Inizialmente questo tessuto non era accessibile alla gente comune, ma fino al periodo in cui governò di Shah Jahan alla metà del seicento gli scialli shahtoosh erano riservati agli imperatori per i loro momenti più eleganti. E quando pure il loro commercio fu esteso alla gente “comune”, chi lo ha acquistato non è mai stato tanto “comune”. Le elite di tutto il mondo hanno sempre riconosciuto a questi capi di abbigliamento una inossidabile qualità regale, una attitudine imperiale e quindi è stato per lungo tempo considerato uno status symbol indiscutibile da esibire a riprova della propria importanza e ricchezza. Il re della lana ha fatto sentire re e regine molti personaggi celebri. La shahtoosh conserva ancora un fascino talmente irresistibile che ancora oggi in la richiesta di tali capi rimane alta e le autorità di mezzo mondo si trovano spesso a dover sequestrare quantità piuttosto ingenti di questo pregiato drappeggio. E la popolazione di chirù dell’altopiano tibetano scivola sempre di più verso una irrimediabile estinzione. Senza di loro si estinguerebbe anche il re della lana.

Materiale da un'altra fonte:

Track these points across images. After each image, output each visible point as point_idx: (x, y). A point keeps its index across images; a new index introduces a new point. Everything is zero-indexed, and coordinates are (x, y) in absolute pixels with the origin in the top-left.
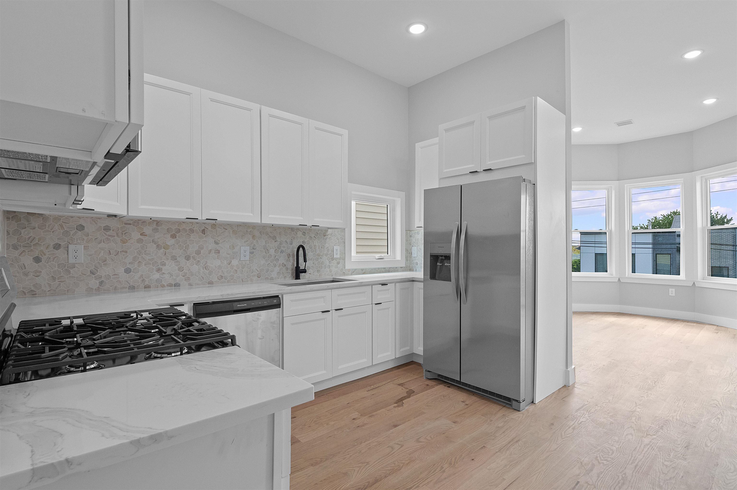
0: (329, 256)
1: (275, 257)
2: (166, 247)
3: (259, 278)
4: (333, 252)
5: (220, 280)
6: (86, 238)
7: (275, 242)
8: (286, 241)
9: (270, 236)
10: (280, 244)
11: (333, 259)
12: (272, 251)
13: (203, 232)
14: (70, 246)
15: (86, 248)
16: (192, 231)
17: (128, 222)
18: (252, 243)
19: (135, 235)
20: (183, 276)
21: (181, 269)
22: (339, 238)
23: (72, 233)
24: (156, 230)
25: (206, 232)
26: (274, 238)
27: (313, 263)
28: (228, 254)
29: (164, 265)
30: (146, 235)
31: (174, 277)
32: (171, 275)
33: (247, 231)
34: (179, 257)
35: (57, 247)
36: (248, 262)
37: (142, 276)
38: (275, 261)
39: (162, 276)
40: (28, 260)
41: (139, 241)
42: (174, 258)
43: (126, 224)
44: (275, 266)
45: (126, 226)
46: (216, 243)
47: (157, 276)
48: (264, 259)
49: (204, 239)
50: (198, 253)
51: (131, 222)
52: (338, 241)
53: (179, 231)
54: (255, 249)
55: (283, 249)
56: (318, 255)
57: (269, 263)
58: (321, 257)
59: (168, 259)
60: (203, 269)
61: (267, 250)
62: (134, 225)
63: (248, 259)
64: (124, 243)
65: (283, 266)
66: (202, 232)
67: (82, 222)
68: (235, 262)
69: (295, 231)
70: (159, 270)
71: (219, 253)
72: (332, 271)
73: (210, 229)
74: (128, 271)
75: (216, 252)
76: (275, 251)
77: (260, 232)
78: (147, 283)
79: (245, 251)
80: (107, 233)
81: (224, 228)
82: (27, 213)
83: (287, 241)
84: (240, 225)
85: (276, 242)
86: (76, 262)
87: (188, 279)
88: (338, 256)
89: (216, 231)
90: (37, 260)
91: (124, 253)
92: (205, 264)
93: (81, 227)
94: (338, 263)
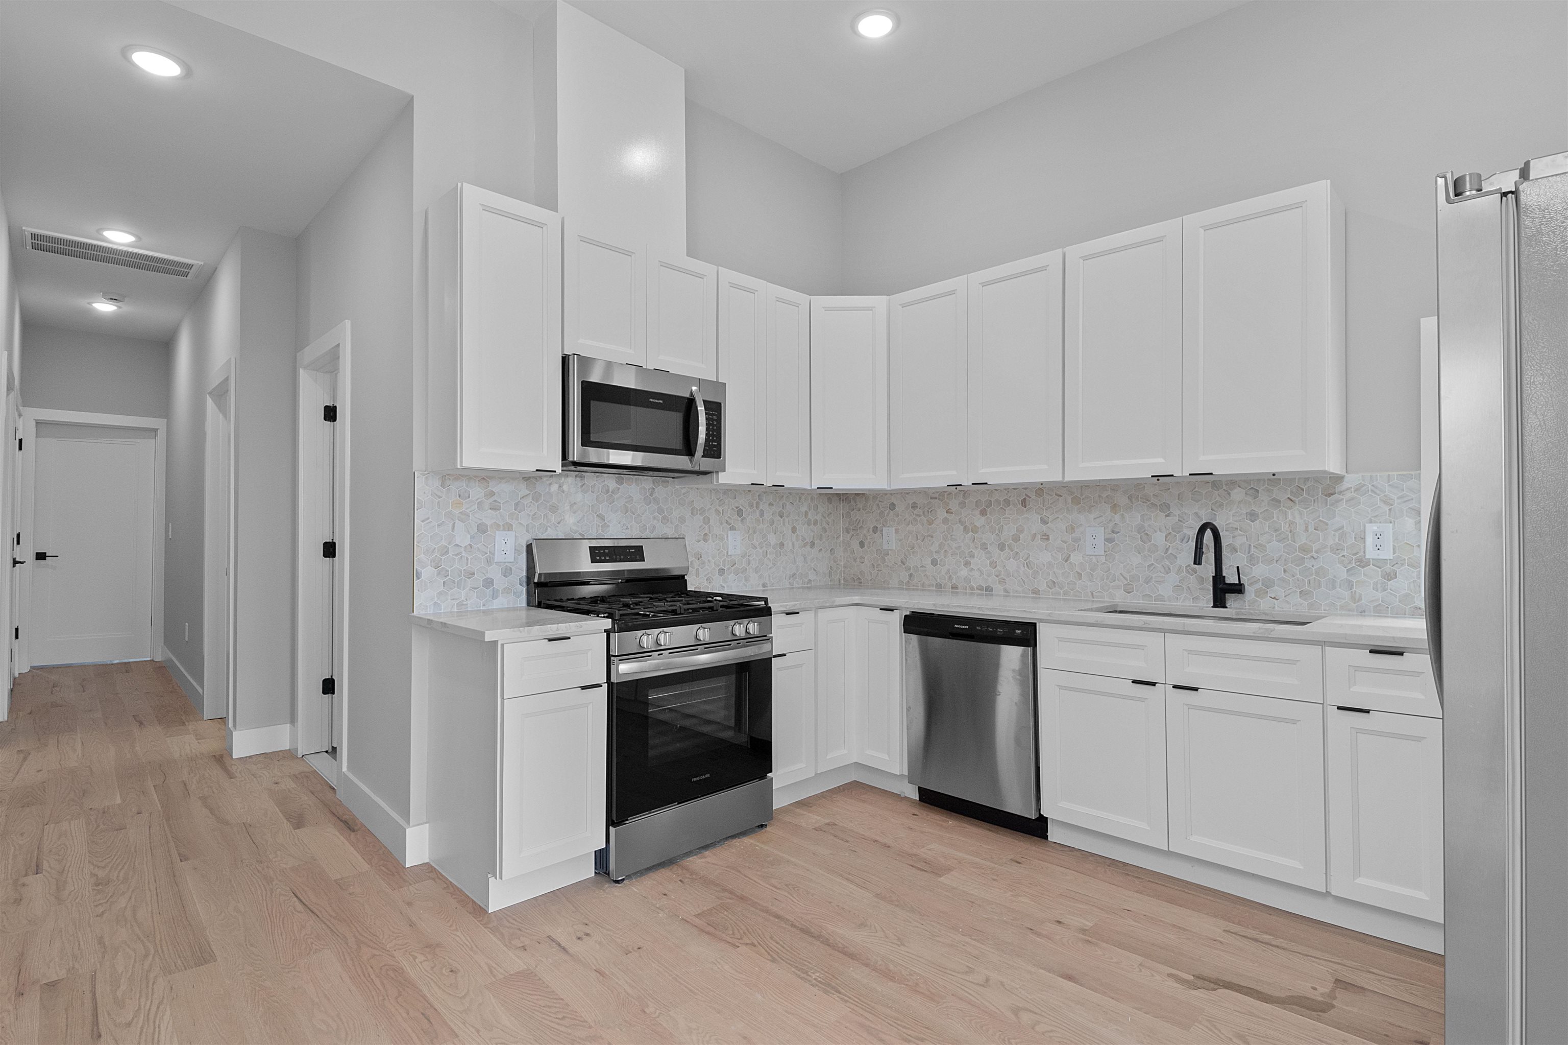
0: (1345, 553)
1: (1167, 550)
2: (975, 530)
3: (1129, 593)
4: (1365, 542)
5: (1051, 589)
6: (896, 519)
7: (1167, 516)
8: (1196, 514)
9: (1152, 504)
10: (1181, 521)
11: (1363, 562)
12: (1159, 538)
13: (1024, 503)
14: (884, 529)
15: (897, 531)
16: (1007, 502)
17: (934, 496)
18: (1110, 520)
19: (941, 514)
20: (997, 576)
21: (993, 565)
22: (1395, 497)
23: (886, 513)
24: (963, 505)
25: (1027, 503)
26: (1165, 508)
27: (1285, 571)
28: (1065, 542)
29: (972, 556)
30: (952, 513)
31: (986, 577)
32: (982, 573)
33: (1100, 496)
34: (991, 544)
35: (875, 530)
36: (1103, 559)
37: (948, 571)
38: (1166, 560)
39: (970, 573)
40: (855, 544)
41: (946, 521)
42: (984, 547)
43: (931, 498)
44: (1168, 571)
45: (932, 501)
46: (1044, 522)
47: (964, 572)
48: (1140, 553)
49: (1025, 516)
50: (1016, 539)
51: (937, 495)
52: (1387, 508)
53: (989, 504)
54: (1118, 532)
55: (1188, 533)
56: (1304, 549)
57: (1153, 564)
58: (1315, 555)
59: (976, 547)
60: (1024, 566)
61: (1147, 534)
62: (939, 499)
63: (1103, 553)
64: (930, 524)
65: (1188, 572)
66: (1022, 504)
67: (894, 500)
68: (1076, 558)
69: (1224, 488)
70: (967, 564)
71: (1048, 539)
72: (1360, 599)
73: (1033, 497)
74: (934, 562)
75: (1044, 537)
76: (1166, 537)
77: (1130, 498)
78: (954, 581)
79: (1094, 537)
80: (915, 512)
81: (1056, 495)
82: (856, 494)
83: (1200, 515)
84: (1087, 486)
85: (1168, 518)
86: (889, 548)
87: (1002, 582)
88: (1387, 554)
89: (1044, 501)
90: (862, 544)
91: (929, 538)
92: (1027, 559)
93: (893, 506)
94: (1390, 576)
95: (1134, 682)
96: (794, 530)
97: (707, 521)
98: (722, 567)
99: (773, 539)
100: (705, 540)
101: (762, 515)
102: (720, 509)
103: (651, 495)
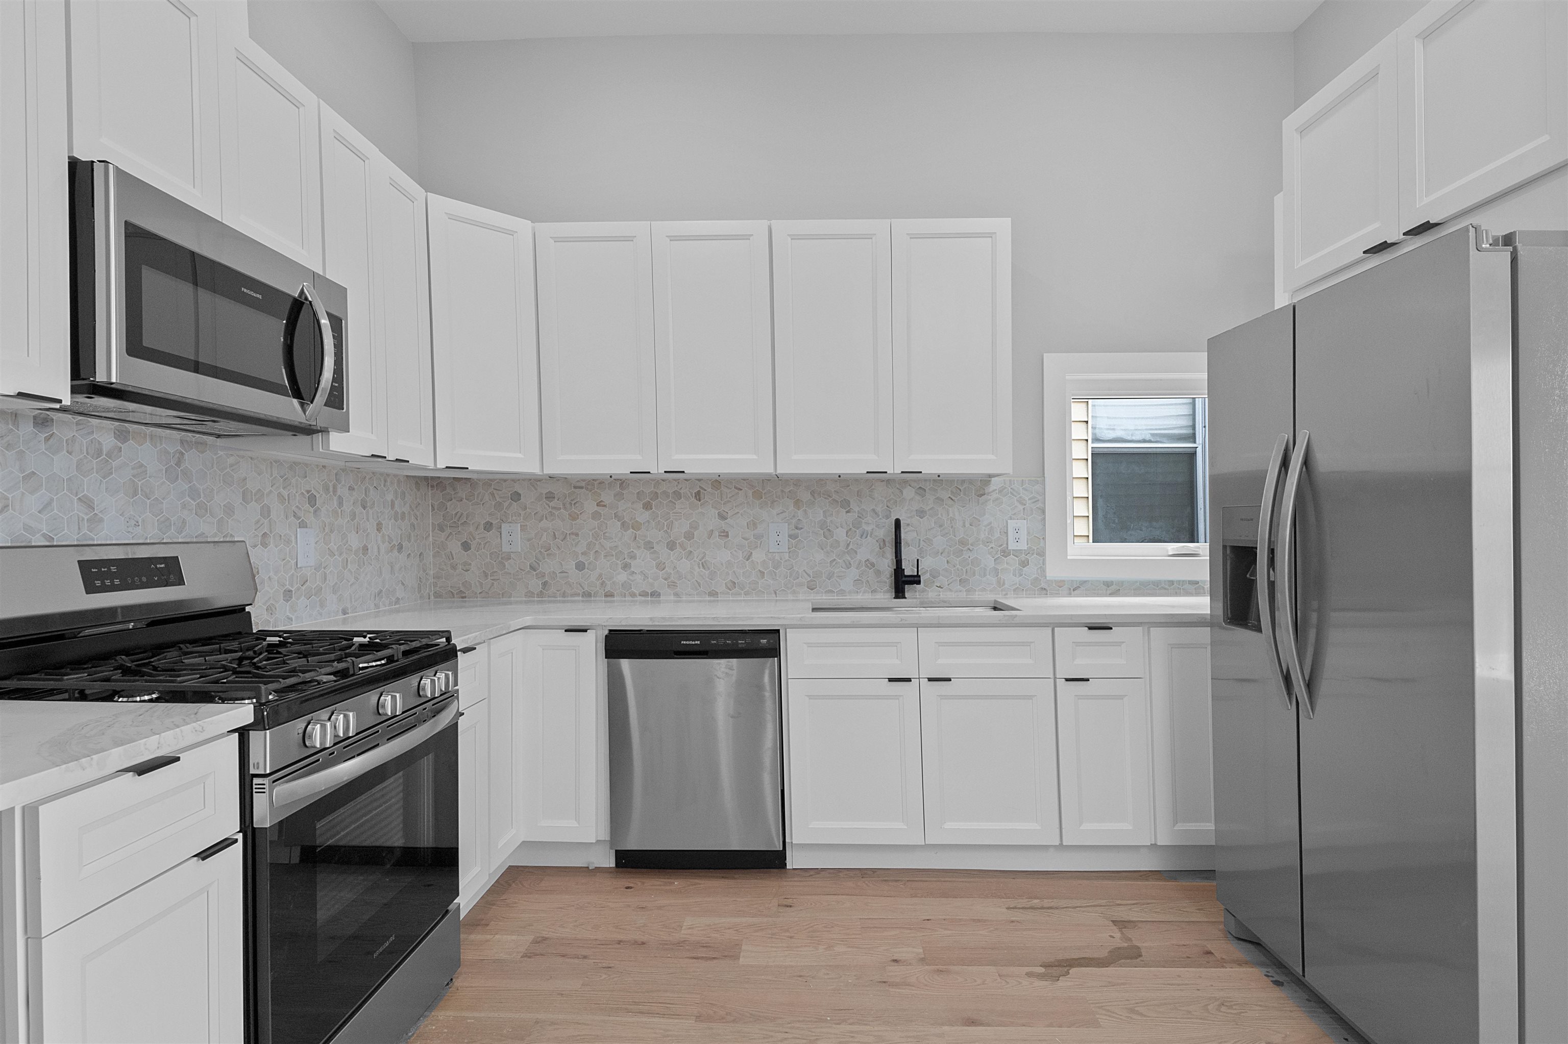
0: (993, 546)
1: (848, 545)
2: (637, 526)
3: (812, 589)
4: (1007, 536)
5: (731, 590)
6: (523, 513)
7: (847, 512)
8: (873, 510)
9: (834, 500)
10: (860, 517)
11: (1006, 553)
12: (840, 534)
13: (698, 496)
14: (503, 525)
15: (523, 528)
16: (678, 495)
17: (578, 484)
18: (794, 516)
19: (590, 506)
20: (666, 579)
21: (661, 566)
22: (1027, 499)
23: (506, 504)
24: (619, 496)
25: (702, 496)
26: (845, 505)
27: (948, 562)
28: (746, 539)
29: (633, 557)
30: (605, 506)
31: (650, 580)
32: (646, 577)
33: (782, 491)
34: (657, 543)
35: (488, 526)
36: (787, 556)
37: (600, 575)
38: (847, 555)
39: (631, 577)
40: (454, 546)
41: (596, 516)
42: (649, 546)
43: (575, 487)
44: (849, 566)
45: (577, 491)
46: (722, 517)
47: (622, 577)
48: (823, 550)
49: (700, 510)
50: (689, 536)
51: (583, 484)
52: (1021, 507)
53: (656, 495)
54: (802, 528)
55: (866, 529)
56: (963, 542)
57: (835, 560)
58: (971, 548)
59: (639, 547)
60: (699, 567)
61: (829, 530)
62: (587, 489)
63: (787, 550)
64: (574, 519)
65: (867, 566)
66: (696, 497)
67: (517, 488)
68: (758, 556)
69: (898, 486)
70: (626, 566)
71: (727, 536)
72: (1004, 584)
73: (709, 490)
74: (580, 566)
75: (722, 534)
76: (847, 533)
77: (813, 493)
78: (608, 588)
79: (779, 533)
80: (551, 504)
81: (736, 488)
82: (454, 478)
83: (877, 511)
84: (769, 480)
85: (849, 514)
86: (511, 551)
87: (673, 585)
88: (1023, 546)
89: (721, 494)
90: (466, 546)
91: (574, 537)
92: (703, 558)
93: (516, 497)
94: (1025, 564)
95: (891, 680)
96: (379, 527)
97: (266, 512)
98: (288, 587)
99: (354, 541)
100: (264, 545)
101: (340, 504)
102: (285, 493)
103: (178, 464)
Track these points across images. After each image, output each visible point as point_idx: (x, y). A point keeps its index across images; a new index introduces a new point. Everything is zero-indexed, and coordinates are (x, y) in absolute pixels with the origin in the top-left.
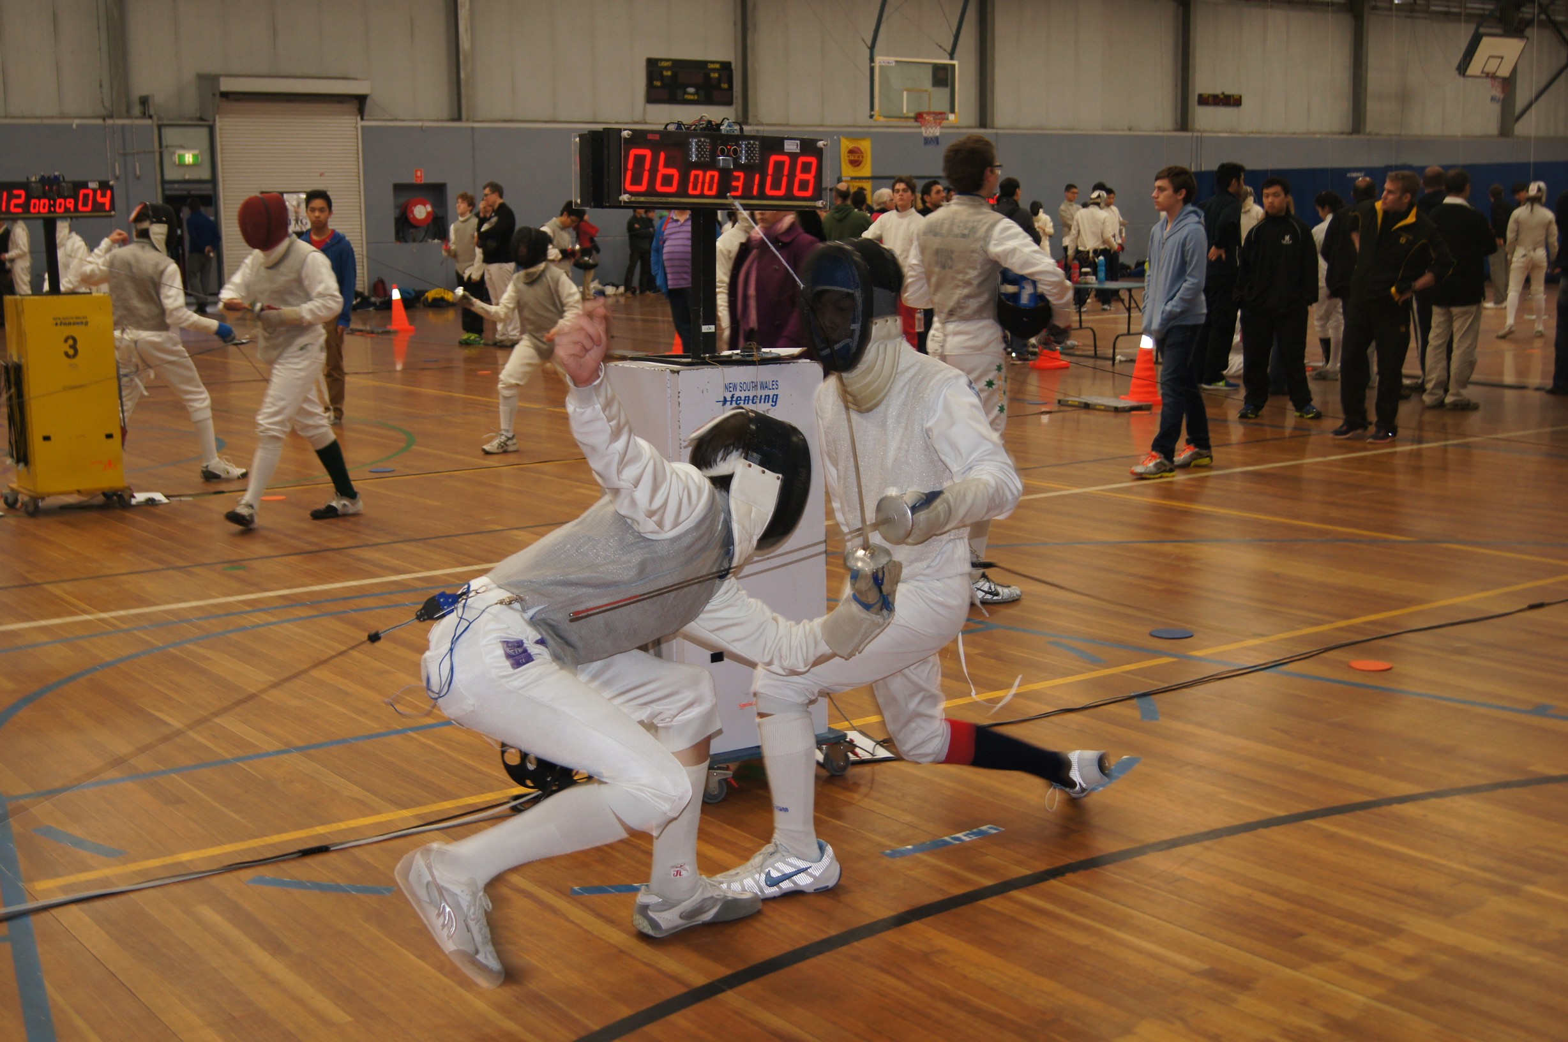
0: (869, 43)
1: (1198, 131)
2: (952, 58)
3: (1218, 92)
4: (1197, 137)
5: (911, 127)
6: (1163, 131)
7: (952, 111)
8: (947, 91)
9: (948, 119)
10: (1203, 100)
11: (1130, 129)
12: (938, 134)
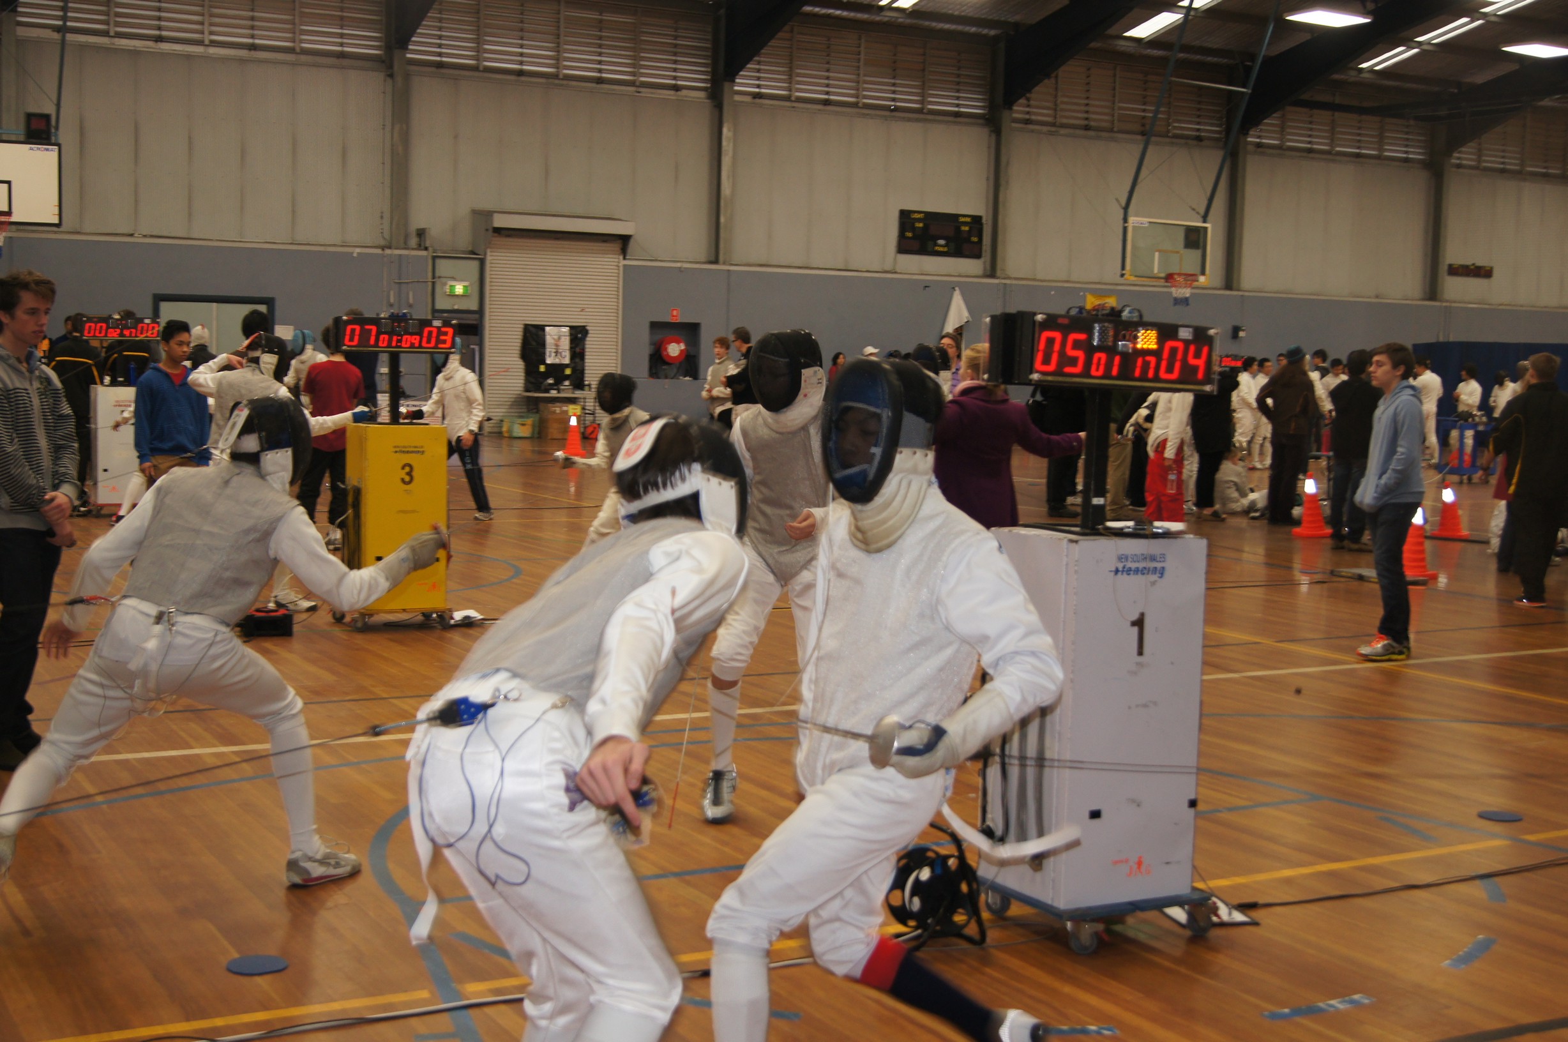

Da qualche anno lo scialle di shahtoosh lo troviamo in compagnia con i “trofei” che minacciano la varietà e la ricchezza della fauna del pianeta come statuette d’avorio, le scarpe di pelle di elefante, le pellicce di ghepardo e di leopardo nebuloso, le scaglie di tartaruga marina nella speranza che una nuova consapevolezza della responsabilità che ognuno di noi ha nella conservazione del pianeta lasci lo shahtoosh a vivere nelle leggende di un passato magico e misterioso e il timido Chirù a pascolare tranquillo tra le fredde steppe del Tibet.